Ich habe ein Problem. Es gibt ein Stück woran ich bereits seit 2 Monate übe. Die linke Hand spielt sich sehr schnell und sehr kompliziert. Wenn ich die Akkorden solo spiele und mich nur auf die linke Hand konzentriere, mache ich keine Fehler. Spiele ich aber beidhändig, kommt es manchmal vor, daß ich mich vertippe.

Ich habe nicht unbedingt den besten keyboard. Hat grad mal €30 gekostet und hat 49 Tasten :)

Daß das Stück nicht einfach ist, weiß ich aber ich kann's ja. Ich vertippe mich manchmal auch bei leichteren Stücke und habe auch keine Monster Finger!

Woran liegt es aber daß ich mich vertippe? Ist es tatsächlich so, daß ich mehr Übung brauche oder liegt es an den etwas kleineren Tasten meines Keyboards?
 
Ich "vertippe" mich auch ab und zu.
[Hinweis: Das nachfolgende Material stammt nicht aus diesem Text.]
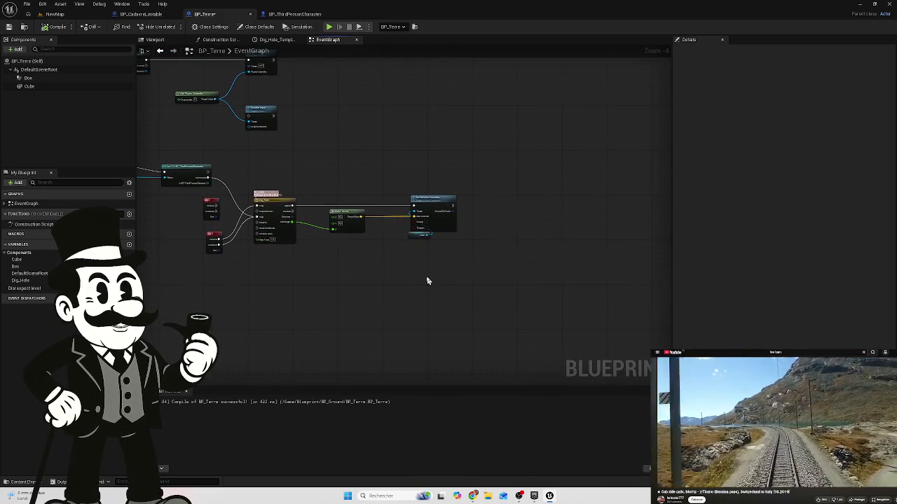
scroll(434, 237, "up", 3)
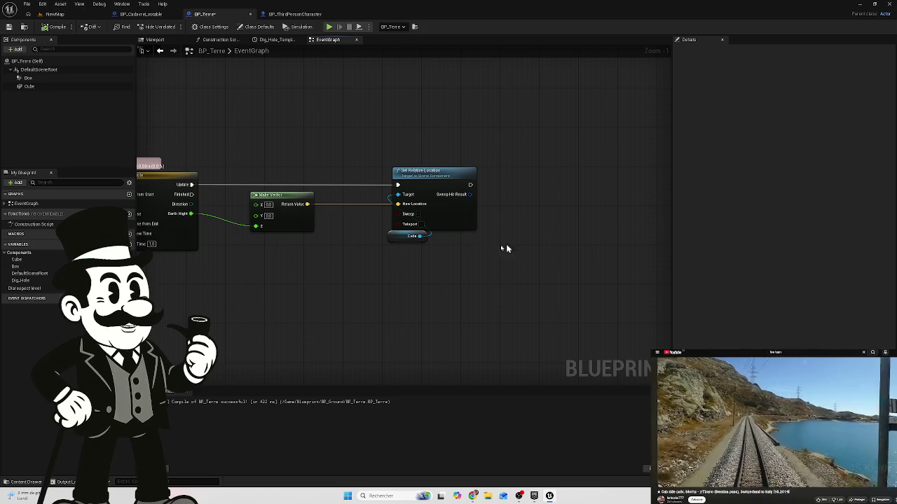
left_click_drag(218, 241, 456, 251)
Dann spiele ich die Stelle ganz, ganz langsam, und dann klappts eigentlich immer.
 
Das Problem ist die Zusammenarbeit beider Hände. Anstatt, daß beide Hände für sich hin spielen, schlagen sie gemeinsam an, machen gemeinsam Pause, oder wechseln sich ab. Das ist auch nicht schwerer, als mit Messer und Gabel zu essen, nur zunächst mal ungewohnter und man muß das "Programm" einhalten. Mit den kleinen Tasten deines Keyboards hat das nur etwas zu tun, wenn du größere gewöhnt bist, aber das vergeht eigentlich schnell, wenn man normalerweise sicher spielen kann.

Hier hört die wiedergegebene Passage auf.